Kochany Mikołaju!
Pewnie już ładujesz na sanie worki z prezentami i wybierasz się w nasze strony. Pamiętaj proszę o mnie i przywieź mi w tym roku jeden prezent – umiejętność rozmawiania. Prawdziwego. Taką zdolność dobierania słów, żeby rozmowa była rzeczywistą rozmową i wzmacniała więź z drugą osobą, zamiast wznosić mur i zapory obronne. Nie proszę Cię o nową kurtkę, o bilety do teatru czy pierścionek. Nie chcę książki, choinki zrobionej na szydełku czy ręcznie robionych pierniczków. Proszę Cię „tylko” o tę jedną rzecz. Umiejętność rozmawiania, dzięki której będę potrafiła dbać o więź z ludźmi na mojej codziennej drodze. Zarówno z tymi bliskimi na co dzień, jak i z tymi bliskimi przez moment.
Abym umiała rozmawiać z ludźmi w sposób, który ich nie rani, tak by docierać do rzeczywistych potrzeb i uczuć drugiego człowieka. Żebym potrafiła się z nimi kontaktować, być blisko i żyć w zgodzie. Abym potrafiła oprzeć się pokusie oceniania i osądzania ludzi. Wiem, jak boli mnie cudza krytyka i ocena. A przecież nie chcę ranić! Żebym nie rozmawiała twierdząc, że wiem coś lepiej. Żebym umiała pytać.

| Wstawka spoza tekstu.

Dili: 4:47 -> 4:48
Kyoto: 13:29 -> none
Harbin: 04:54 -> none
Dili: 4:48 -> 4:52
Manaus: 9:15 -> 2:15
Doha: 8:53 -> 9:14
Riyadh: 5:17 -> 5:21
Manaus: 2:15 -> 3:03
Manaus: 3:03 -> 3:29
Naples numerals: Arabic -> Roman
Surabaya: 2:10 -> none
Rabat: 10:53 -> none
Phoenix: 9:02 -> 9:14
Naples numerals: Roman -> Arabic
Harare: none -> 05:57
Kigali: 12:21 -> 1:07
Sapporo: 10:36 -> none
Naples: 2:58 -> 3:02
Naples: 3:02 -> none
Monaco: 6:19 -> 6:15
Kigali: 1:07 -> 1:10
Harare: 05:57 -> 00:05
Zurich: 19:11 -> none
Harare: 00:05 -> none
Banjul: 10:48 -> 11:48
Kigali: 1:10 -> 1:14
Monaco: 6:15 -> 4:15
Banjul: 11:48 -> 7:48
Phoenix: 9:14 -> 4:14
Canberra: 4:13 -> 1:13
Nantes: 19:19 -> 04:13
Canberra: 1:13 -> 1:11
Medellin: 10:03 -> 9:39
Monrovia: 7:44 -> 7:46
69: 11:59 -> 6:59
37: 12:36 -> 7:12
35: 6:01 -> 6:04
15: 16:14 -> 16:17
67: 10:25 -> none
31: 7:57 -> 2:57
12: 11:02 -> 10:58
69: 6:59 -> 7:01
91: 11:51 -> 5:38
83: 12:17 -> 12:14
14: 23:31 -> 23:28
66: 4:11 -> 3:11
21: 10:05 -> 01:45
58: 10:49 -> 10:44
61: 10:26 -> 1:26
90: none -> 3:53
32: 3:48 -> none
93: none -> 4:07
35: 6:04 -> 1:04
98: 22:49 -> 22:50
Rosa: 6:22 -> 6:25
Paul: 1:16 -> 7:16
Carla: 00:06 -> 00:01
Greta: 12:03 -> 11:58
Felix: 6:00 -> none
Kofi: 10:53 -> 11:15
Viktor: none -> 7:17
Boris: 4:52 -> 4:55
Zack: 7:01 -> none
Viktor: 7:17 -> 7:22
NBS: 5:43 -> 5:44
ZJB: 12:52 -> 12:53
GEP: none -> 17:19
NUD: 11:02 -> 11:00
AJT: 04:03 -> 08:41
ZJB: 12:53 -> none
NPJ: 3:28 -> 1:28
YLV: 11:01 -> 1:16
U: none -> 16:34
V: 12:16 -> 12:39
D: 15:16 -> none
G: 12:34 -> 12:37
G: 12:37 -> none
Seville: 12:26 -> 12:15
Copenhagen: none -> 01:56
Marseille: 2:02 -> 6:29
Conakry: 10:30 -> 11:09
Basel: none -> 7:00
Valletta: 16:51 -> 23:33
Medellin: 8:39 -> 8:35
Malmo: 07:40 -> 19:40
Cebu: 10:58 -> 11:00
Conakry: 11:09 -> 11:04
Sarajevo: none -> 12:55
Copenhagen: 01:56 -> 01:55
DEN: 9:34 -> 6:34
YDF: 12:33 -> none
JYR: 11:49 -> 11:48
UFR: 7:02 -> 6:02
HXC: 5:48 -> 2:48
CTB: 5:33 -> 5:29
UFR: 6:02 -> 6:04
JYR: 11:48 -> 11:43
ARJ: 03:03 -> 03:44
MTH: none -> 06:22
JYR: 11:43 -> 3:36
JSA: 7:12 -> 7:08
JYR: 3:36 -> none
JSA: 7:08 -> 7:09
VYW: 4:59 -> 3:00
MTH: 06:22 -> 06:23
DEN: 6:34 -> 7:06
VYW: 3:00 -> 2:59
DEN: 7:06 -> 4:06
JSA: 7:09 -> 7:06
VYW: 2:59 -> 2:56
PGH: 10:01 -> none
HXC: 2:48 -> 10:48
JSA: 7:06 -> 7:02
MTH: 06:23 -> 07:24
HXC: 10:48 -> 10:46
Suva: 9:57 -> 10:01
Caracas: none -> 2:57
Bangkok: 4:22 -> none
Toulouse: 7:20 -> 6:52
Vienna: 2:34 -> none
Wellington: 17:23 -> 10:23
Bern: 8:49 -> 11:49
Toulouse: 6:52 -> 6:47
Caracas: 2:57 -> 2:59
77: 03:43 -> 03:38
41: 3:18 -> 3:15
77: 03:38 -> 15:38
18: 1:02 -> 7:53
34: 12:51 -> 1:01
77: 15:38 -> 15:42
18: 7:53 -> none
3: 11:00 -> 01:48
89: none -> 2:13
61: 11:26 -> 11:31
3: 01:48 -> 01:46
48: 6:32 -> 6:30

Kochany Mikołaju, przywieź mi proszę umiejętność empatycznego rozmawiania – nie pocieszania, nie dawania dobrych rad i nie litowania się czy obracania problemów w żarty. Zdolność skupienia się na drugim człowieku, dotarcia do jego potrzeb. Tych prawdziwych. Umiejętność słuchania drugiej osoby z całą uwagą. Rozpoznawania, kiedy moja obecność i milczenie potrzebne są bardziej niż słowa. Umiejętność rozmowy, dzięki której będzie mi do drugiego człowieka bliżej, nie zaś dalej. Umiejętność docierania do potrzeb swoich i innych, dzięki czemu szybciej zbuduję „pomost między naszymi sercami”.
Kochany Mikołaju. Jeśli przywieziesz mi z Laponii wymarzony prezent – spędzę Święta Bożego Narodzenia w atmosferze radości, bliskości i miłości. Czy NAPRAWDĘ mogłabym zamiast tego chcieć nową książkę?